- Work task
If a line in the data below contains "systems", copy it.

::::::

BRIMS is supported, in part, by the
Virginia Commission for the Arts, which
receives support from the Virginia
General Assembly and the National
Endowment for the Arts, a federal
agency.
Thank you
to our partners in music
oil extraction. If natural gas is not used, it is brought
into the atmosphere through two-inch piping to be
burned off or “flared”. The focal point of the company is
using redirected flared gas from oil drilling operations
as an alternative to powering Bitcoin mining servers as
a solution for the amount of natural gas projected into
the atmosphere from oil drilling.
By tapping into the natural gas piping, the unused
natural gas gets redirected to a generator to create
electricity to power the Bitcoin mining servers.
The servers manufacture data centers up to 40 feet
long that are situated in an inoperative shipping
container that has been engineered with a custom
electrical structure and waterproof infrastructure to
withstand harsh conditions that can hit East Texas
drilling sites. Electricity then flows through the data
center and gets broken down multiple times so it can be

::::::

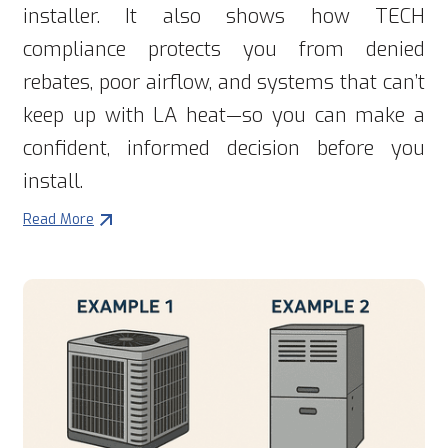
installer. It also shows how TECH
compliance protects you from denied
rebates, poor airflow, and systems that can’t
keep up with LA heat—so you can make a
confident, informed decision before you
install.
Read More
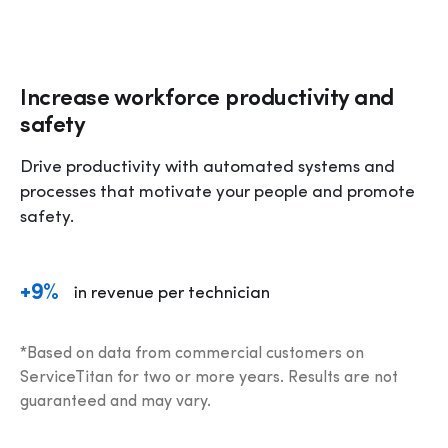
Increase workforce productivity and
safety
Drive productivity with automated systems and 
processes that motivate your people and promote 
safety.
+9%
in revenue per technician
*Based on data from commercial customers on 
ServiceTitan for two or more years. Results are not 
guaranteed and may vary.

::::::

- Task solution
rebates, poor airflow, and systems that can’t
Drive productivity with automated systems and 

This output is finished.